O que começa como uma história de romance ganha vários níveis de complexidade quando começam a acontecer ataques terroristas, um assassinato na corte e o surgimento supostamente expontâneo de elementais poderosíssimos. Na medida em que a história se desenrola, os personagens começam a ganhar mais força, especialmente a princesa Atiana, que começa como um personagem empurrado de um lado para o outro pelos desejos do pai e do irmão mais velho. Em certo ponto a história ganha um tom mais místico, um tanto que no sentido de “o escolhido,” o que para mim pelo menos tirou um pouco do tesão, sim como aconteceu lendo The Hundred Thousand Kingdoms da N.K.Jemisin.
Li The Winds of Khalakovo no iPad (e vez ou outra no iPhone), o que eu acho que pesou um pouco na leitura.

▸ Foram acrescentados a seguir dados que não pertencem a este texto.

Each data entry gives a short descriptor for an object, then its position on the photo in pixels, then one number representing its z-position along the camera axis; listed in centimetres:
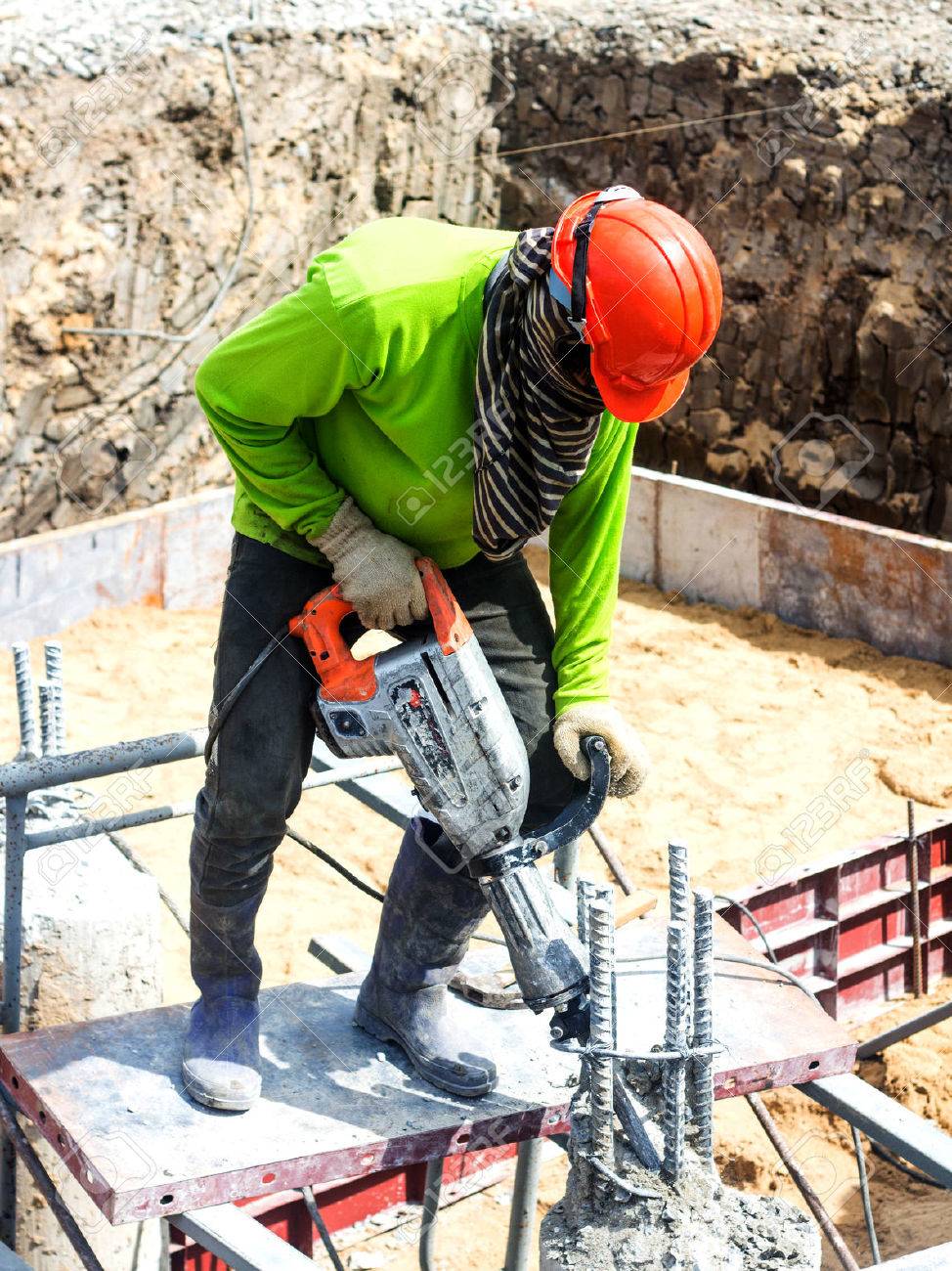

Acabei levando bastante tempo para terminar de ler, especialmente da metade para frente. Isso veio mais ou menos no mesmo tempo em que eu perdi um pouco do tesão pela história (apesar de ter gostado do cenário). Acabei tendo que me forçar a continuar a ler. Mais pelo final do livro eu senti que ele ganhou mais força, mas não tanto quanto tinha no começo.
Isso tudo pode ter sido reflexo da forma de leitura, pois foi o primeiro livro (não-conto) que li inteiramente no iPad (que é um tanto disputado aqui em casa). Ler no iPhone também não ajudou.
De qualquer forma, Winds of Khalakovo tem um cenário novo e que vale a leitura por ele. A história em si não me atraiu tanto. No meu caso, de ter comprado o livro por uma barganha, valeu com certeza. Não sei se sentiria a mesma coisa se tivesse pago R$20+ por ele.